* [Material provided]
=======

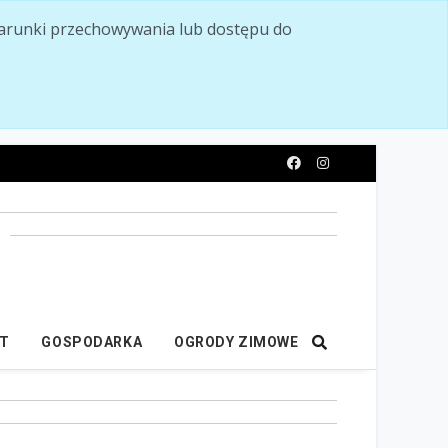
ć warunki przechowywania lub dostępu do
y
IT
GOSPODARKA
OGRODY ZIMOWE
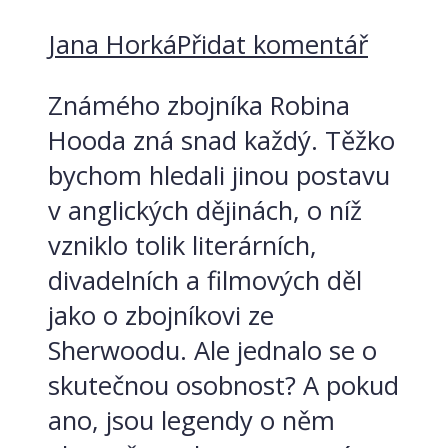
Jana Horká
Přidat komentář
Známého zbojníka Robina
Hooda zná snad každý. Těžko
bychom hledali jinou postavu
v anglických dějinách, o níž
vzniklo tolik literárních,
divadelních a filmových děl
jako o zbojníkovi ze
Sherwoodu. Ale jednalo se o
skutečnou osobnost? A pokud
ano, jsou legendy o něm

=======

* [Aim of the exercise] Inclusive range, exact copy: the line containing "OGRODY ZIMOWE" through the last line of the listing. Print nothing else, and no pictures.

* [Result below]
OGRODY ZIMOWE
Jana Horká
Přidat komentář
Známého zbojníka Robina
Hooda zná snad každý. Těžko
bychom hledali jinou postavu
v anglických dějinách, o níž
vzniklo tolik literárních,
divadelních a filmových děl
jako o zbojníkovi ze
Sherwoodu. Ale jednalo se o
skutečnou osobnost? A pokud
ano, jsou legendy o něm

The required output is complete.